### Page extract

◆ ◆ ◆ ◆

I made stupid money, and spent almost all of it. My W-2's for the last three years of working were all close to a million a year and my lowest in the last 6 was $289k. But like I said, I pissed that away in an amazing display of ridiculousness. I think I spent 10 years humming robert palmers "big time".

Most of my nest egg came from company stock options that I sold almost the minute they matured and reinvested, and a big chunk came from opportunistic real estate purchases and sales. I bought in weak markets, held on until prices were strong, and then sold and moved to another promising but not yet popular area. I could have done MUCH better with the real estate if I'd taken bigger chances.

The critical things in early ER are to establish productive routines, because we ARE routine based critters. Strong italics on the word "productive". Indulge yourself in things that you like that are inexpensive. I took up kayaking and rollerblading, both of which I really enjoy. I spend 2-4 hours a day reading both online and off. I picked up cooking and worked to improve my skills until the wife started saying "lets eat in tonight...I like your cooking better". I got a couple of dogs because for the first time in my life I felt like I could spend enough time with them to make it worthwhile. I bought a batch of good quality tools and challenged myself to learn how to fix my own cars and house stuff.

◆ ◆ ◆ ◆

### Information provided
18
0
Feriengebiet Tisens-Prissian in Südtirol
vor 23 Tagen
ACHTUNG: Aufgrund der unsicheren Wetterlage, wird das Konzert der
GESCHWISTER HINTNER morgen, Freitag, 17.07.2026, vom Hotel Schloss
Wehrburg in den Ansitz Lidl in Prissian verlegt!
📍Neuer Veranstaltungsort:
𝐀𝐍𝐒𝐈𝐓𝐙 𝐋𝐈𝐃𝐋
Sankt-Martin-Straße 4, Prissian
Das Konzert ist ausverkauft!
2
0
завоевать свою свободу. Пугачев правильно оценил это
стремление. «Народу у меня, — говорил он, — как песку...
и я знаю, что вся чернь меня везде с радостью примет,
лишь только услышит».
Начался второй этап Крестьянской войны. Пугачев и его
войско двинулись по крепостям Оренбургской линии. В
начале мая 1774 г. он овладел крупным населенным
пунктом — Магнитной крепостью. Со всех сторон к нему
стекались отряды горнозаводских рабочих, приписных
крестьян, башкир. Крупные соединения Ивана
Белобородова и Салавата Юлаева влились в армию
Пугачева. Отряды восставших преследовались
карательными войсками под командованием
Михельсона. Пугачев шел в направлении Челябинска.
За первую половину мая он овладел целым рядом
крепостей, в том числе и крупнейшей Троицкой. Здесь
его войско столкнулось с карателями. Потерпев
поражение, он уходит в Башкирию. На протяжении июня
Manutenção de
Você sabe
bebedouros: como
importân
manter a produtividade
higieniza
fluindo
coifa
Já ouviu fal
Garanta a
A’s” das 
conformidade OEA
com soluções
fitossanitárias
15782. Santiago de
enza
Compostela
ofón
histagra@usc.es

◆ ◆ ◆ ◆

### Your tasks
1: Answer these questions about the early-retirement post:
(a) What was the writer's lowest yearly pay in the last six years?
(b) Besides company stock options, what was the source of a big chunk of the nest egg?
(c) Which two activities did the writer take up?
2: Transcribe the section of the early-retirement post that opens with the words containing "Most of my nest" and closes with "taken bigger chances.".

### Answers by item number
1:
(a) $289k
(b) Opportunistic real estate purchases and sales
(c) Kayaking and rollerblading

2:
Most of my nest egg came from company stock options that I sold almost the minute they matured and reinvested, and a big chunk came from opportunistic real estate purchases and sales. I bought in weak markets, held on until prices were strong, and then sold and moved to another promising but not yet popular area. I could have done MUCH better with the real estate if I'd taken bigger chances.